Enfants sauvages. « Cette vieille chanson qui brûle », c'est celle de l'enfance perdue et des souvenirs qui persistent. Quand il était petit, le narrateur et son frère jumeau, Jérémie, vivaient de façon anticonformiste avec leur père, isolés dans la forêt. L'éducation de l'homme est dure et la mère est absente, partie depuis bien longtemps. Mais cette marginalité est bientôt rompue par la découverte de ces « deux enfants sauvages ». Les services sociaux obligent le père à scolariser les deux garçons. « Il fut rappelé que la loi du pays place l'intérêt de l'enfant au-dessus des lubies politiques ou des tentations radicales de ses parents. »
Des années après être parti de chez lui, le narrateur s'adresse dans ce texte à son « vieux Père ». Aujourd'hui adulte, il se souvient de cette « Demeure » qui fut la leur jadis et de son enfance avec son frère aujourd'hui disparu. « Nous avons un repère immuable, celui de la rivière et du petit bout de berge où, à ce qu'il nous semble, nous avons passé toute une enfance à jouer et à te fuir ». Selon leur père, leur mère les aurait amenés ici tous les deux quelques heures après les avoir mis au monde. Pour échapper à la violence du père, les enfants se sont construit une cabane dans la forêt.

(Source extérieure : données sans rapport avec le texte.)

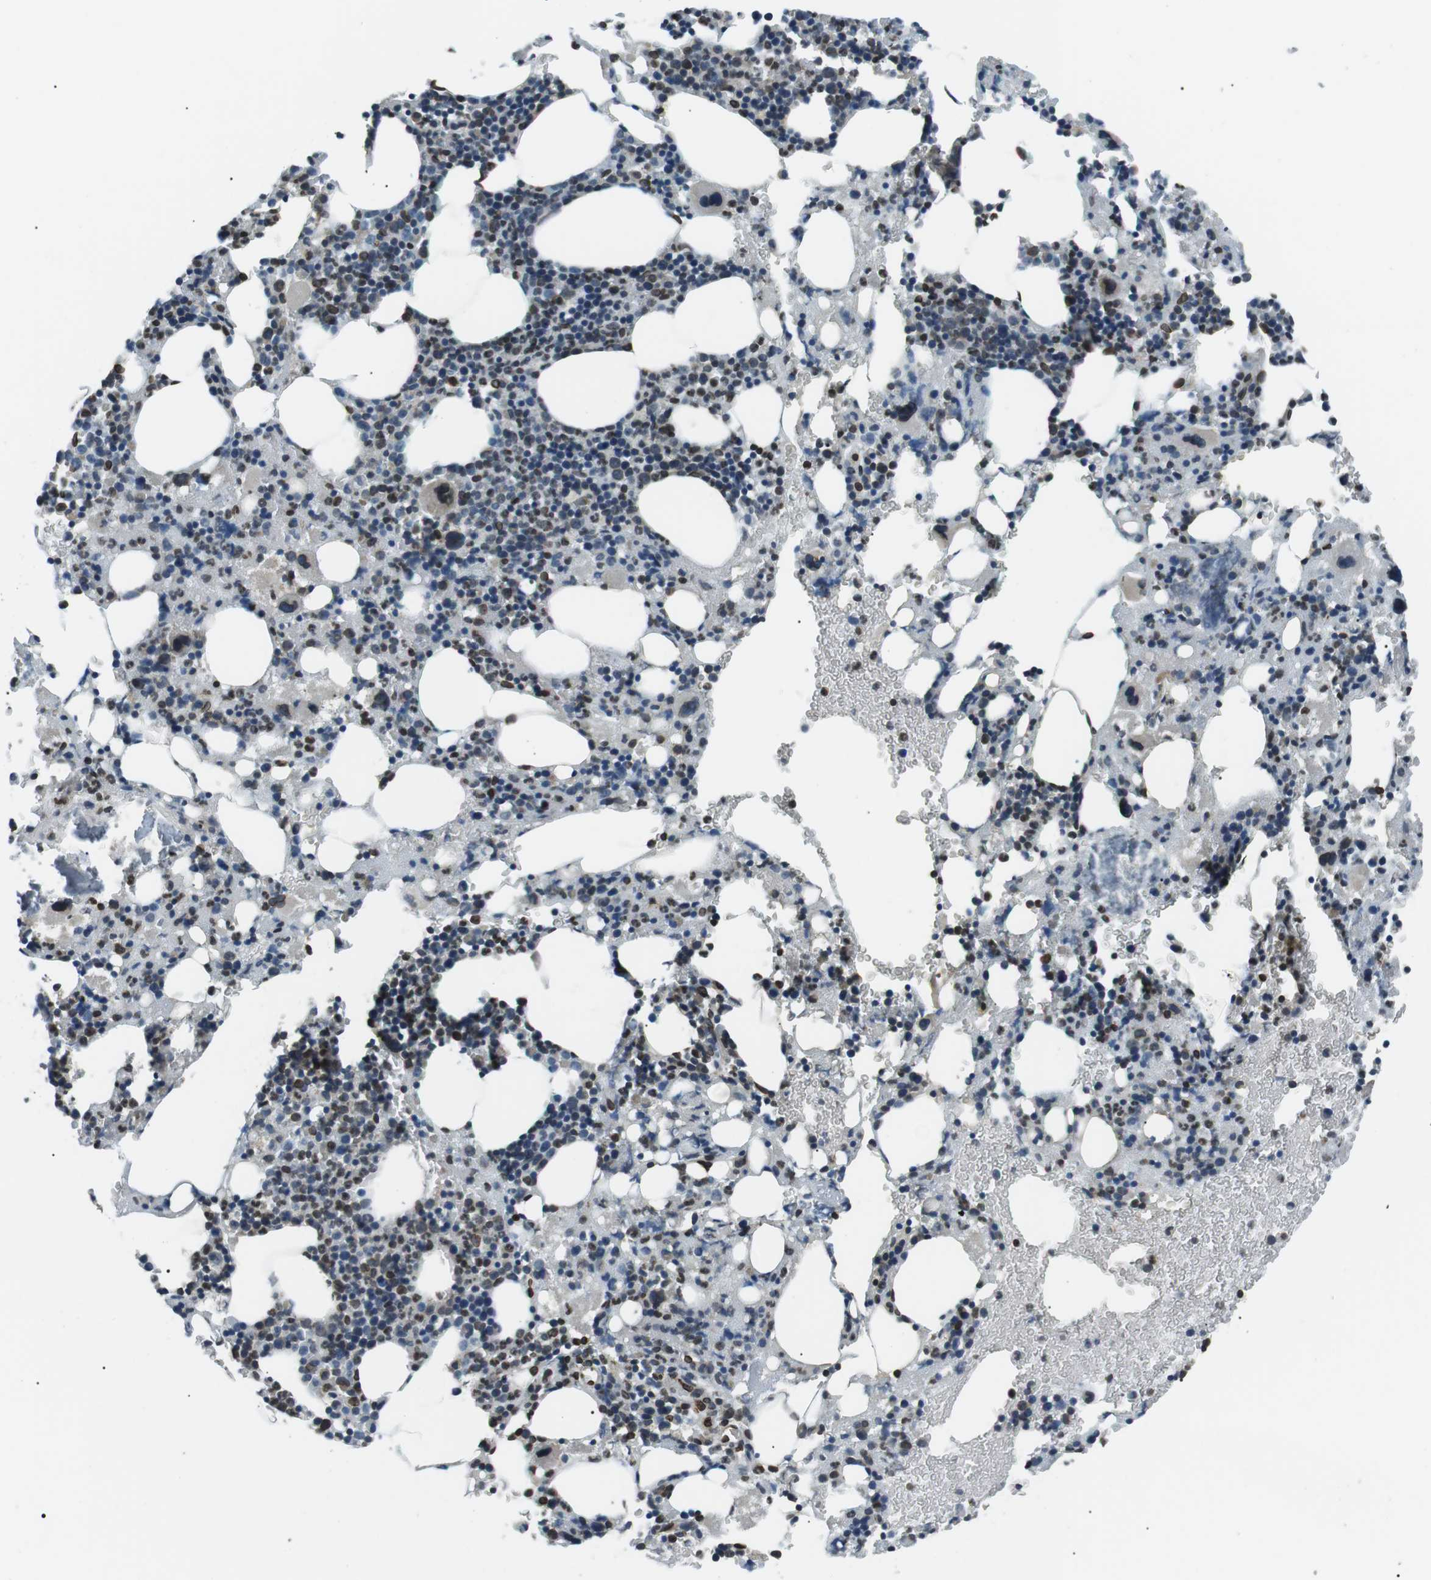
{"staining": {"intensity": "moderate", "quantity": "25%-75%", "location": "cytoplasmic/membranous,nuclear"}, "tissue": "bone marrow", "cell_type": "Hematopoietic cells", "image_type": "normal", "snomed": [{"axis": "morphology", "description": "Normal tissue, NOS"}, {"axis": "morphology", "description": "Inflammation, NOS"}, {"axis": "topography", "description": "Bone marrow"}], "caption": "High-power microscopy captured an immunohistochemistry image of unremarkable bone marrow, revealing moderate cytoplasmic/membranous,nuclear staining in about 25%-75% of hematopoietic cells. (DAB IHC with brightfield microscopy, high magnification).", "gene": "TMX4", "patient": {"sex": "female", "age": 64}}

« Bien avant de devenir l'antre d'un écoterroriste dangereux, bien avant de devenir un théâtre d'opérations du maintien de l'ordre, bien avant même d'abriter nos nuits, la cabane n'a d'abord été qu'un terrain de jeux, la version miteuse de ce qu'ils appelleraient un jardin d'enfants. » De page en page, on comprend que le frère disparu est mort d'une grenade policière qui a explosé sur sa colonne vertébrale. On comprend que l'affaire, passée en justice, a fini sur un non-lieu. « Il n'y aura pas de procès, pas de confrontation, pas de coupable, et depuis je suffoque. [...] je ne sais plus qui de l'assassin lanceur de grenades, de ses maîtres, de toi et de moi lui a fait le plus de tort. »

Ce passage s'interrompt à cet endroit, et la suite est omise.